## Directions for this task
Return the listing exactly as it appears, but strip out the images.

## Source data
******************************
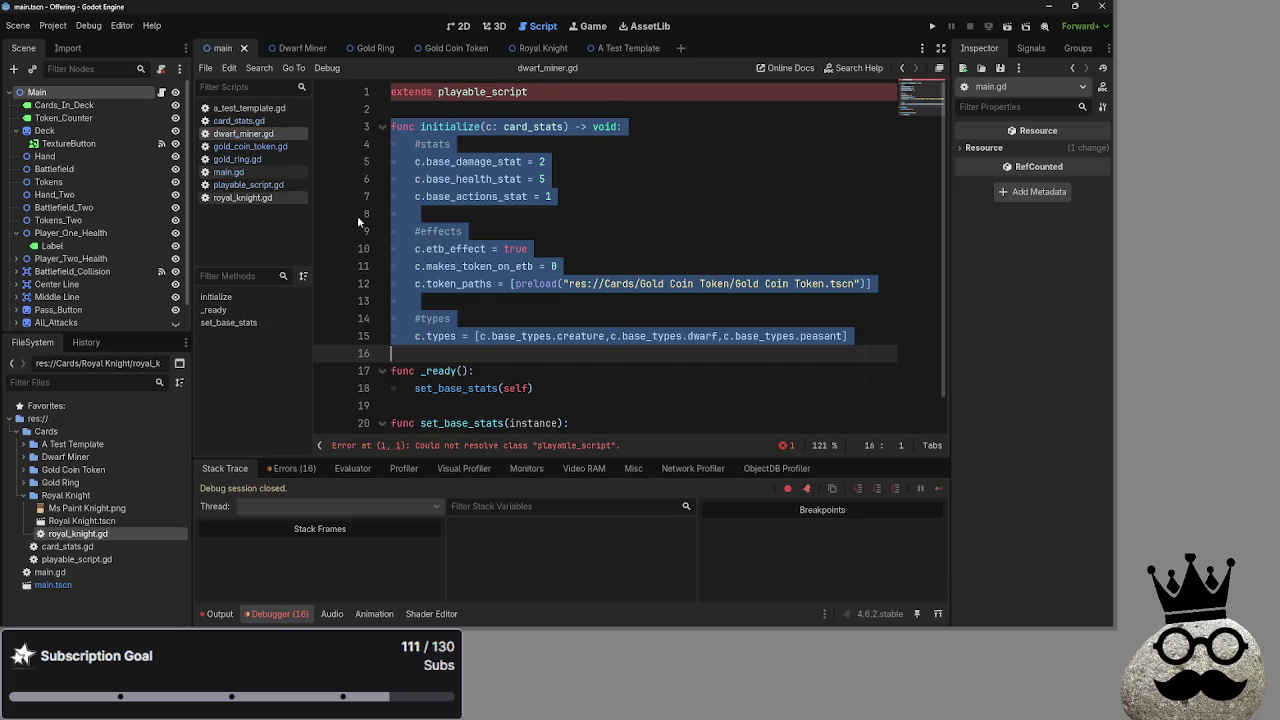
{"action": "left_click", "coordinate": [238, 120]}
{"action": "left_click_drag", "start_coordinate": [546, 320], "coordinate": [333, 290]}
{"action": "key", "text": "BackSpace"}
******************************
## Result
{"action": "left_click", "coordinate": [238, 120]}
{"action": "left_click_drag", "start_coordinate": [546, 320], "coordinate": [333, 290]}
{"action": "key", "text": "BackSpace"}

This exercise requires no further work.